Many years of expansionary fiscal policies have resulted in a large amount of government debt in China. Including government contingent debt at the local level, China’s government debt-to-GDP ratio has already reached 60 percent, the debt ceiling set by the European Union for its members. Massive government borrowing has speeded up China’s infrastructure construction and economic growth. However, a high level of government debt constitutes a threat to the commercial banking system, undermines fiscal sustainability, and hinders China’s long-run economic growth.

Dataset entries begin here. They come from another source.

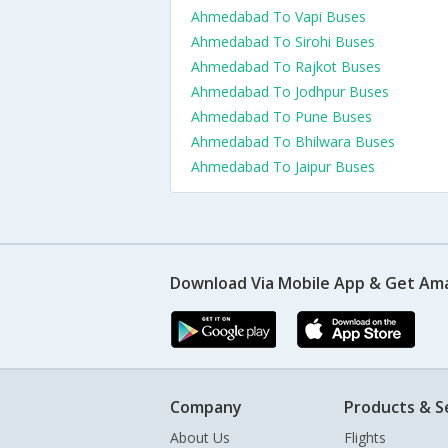
Ahmedabad To Vapi Buses
Ahmedabad To Sirohi Buses
Ahmedabad To Rajkot Buses
Ahmedabad To Jodhpur Buses
Ahmedabad To Pune Buses
Ahmedabad To Bhilwara Buses
Ahmedabad To Jaipur Buses
Download Via Mobile App & Get Am
Company
Products & S
About Us
Flights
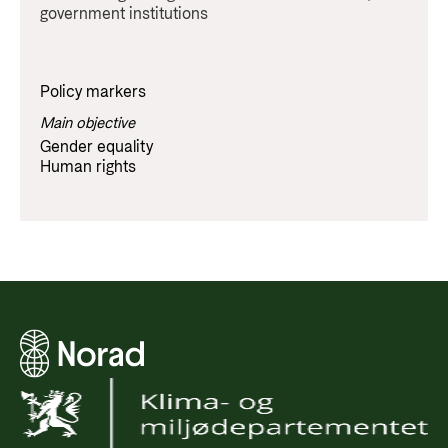
government institutions
Policy markers
Main objective
Gender equality
Human rights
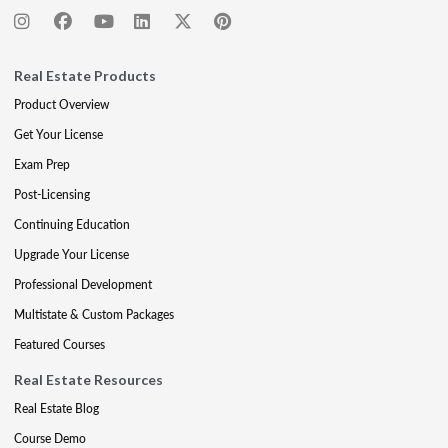
Real Estate Products
Product Overview
Get Your License
Exam Prep
Post-Licensing
Continuing Education
Upgrade Your License
Professional Development
Multistate & Custom Packages
Featured Courses
Real Estate Resources
Real Estate Blog
Course Demo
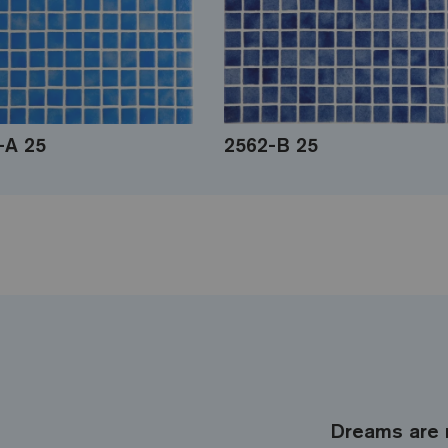
-A 25
2562-B 25
Dreams are 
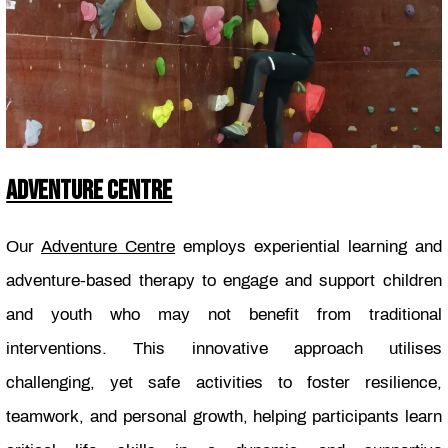
ADVENTURE CENTRE
Our
Adventure Centre
employs experiential learning and
adventure-based therapy to engage and support children
and youth who may not benefit from traditional
interventions. This innovative approach utilises
challenging, yet safe activities to foster resilience,
teamwork, and personal growth, helping participants learn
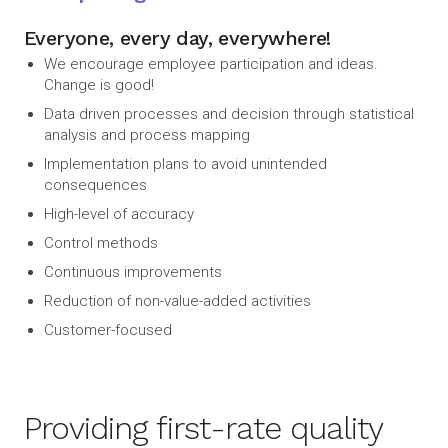
Everyone, every day, everywhere!
We encourage employee participation and ideas.
Change is good!
Data driven processes and decision through statistical
analysis and process mapping
Implementation plans to avoid unintended
consequences
High-level of accuracy
Control methods
Continuous improvements
Reduction of non-value-added activities
Customer-focused
Providing first-rate quality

The new Chinese administration is geared towards adopting a precautionary fiscal policy. Including local government implicit fiscal deficits, China’s government fiscal deficits were very high in the past 20 years. The central government has realized the risk of the over-accumulation of government debt, and has put strict restrictions on local governments’ borrowing and closely monitored local government debt. Including local government borrowing, the ratio of China’s fiscal deficit to GDP went over 4 percent in many years. Although the ratio of the explicit government budget deficit to GDP reached 3 percent this year, the local government implicit fiscal deficit is prohibited.


Some well-known scholars in China are unhappy with this year’s government budget, suggesting that the government should have a higher level of budget deficits and have a more aggressive simulative fiscal policy. More fiscal stimulation can increase output growth in the short run, but cannot sustain economic growth in the long run. The current growth rate for China is not too low, and the Chinese government should be patient and give the market a chance to adjust itself.


With a high savings rate and a large accumulation of human capital over the years, China’s economic growth potential is enormous. Staying with a prudent fiscal policy and relying more on private investment, the Chinese fiscal system will be sustainable and the economy will grow at a reasonably high rate in the foreseeable future.


Notes


1. Unless specified otherwise, data used in this article are from: National Bureau of Statistics (2015). China Statistical Yearbook. Beijing: China Statistics Press.


2. Calculated based on: National Auditing Administration of China (2011). Auditing report on local governments’ debt; and The State Council of China (2015). Proposal on local government debt in 2015. Retrieved from http://www.chinanews.com/gn/2015/08-29/7496482.shtml


3. See BVD--EIU country data. Retrieved from https://eiu.bvdep.com/version-201633/cgi/template.dll?product=101&user=ipaddress&dummy_forcingloginisapi=1


4. Calculated based on: National Auditing Administration of China (2013). Auditing report on local governments’ debt.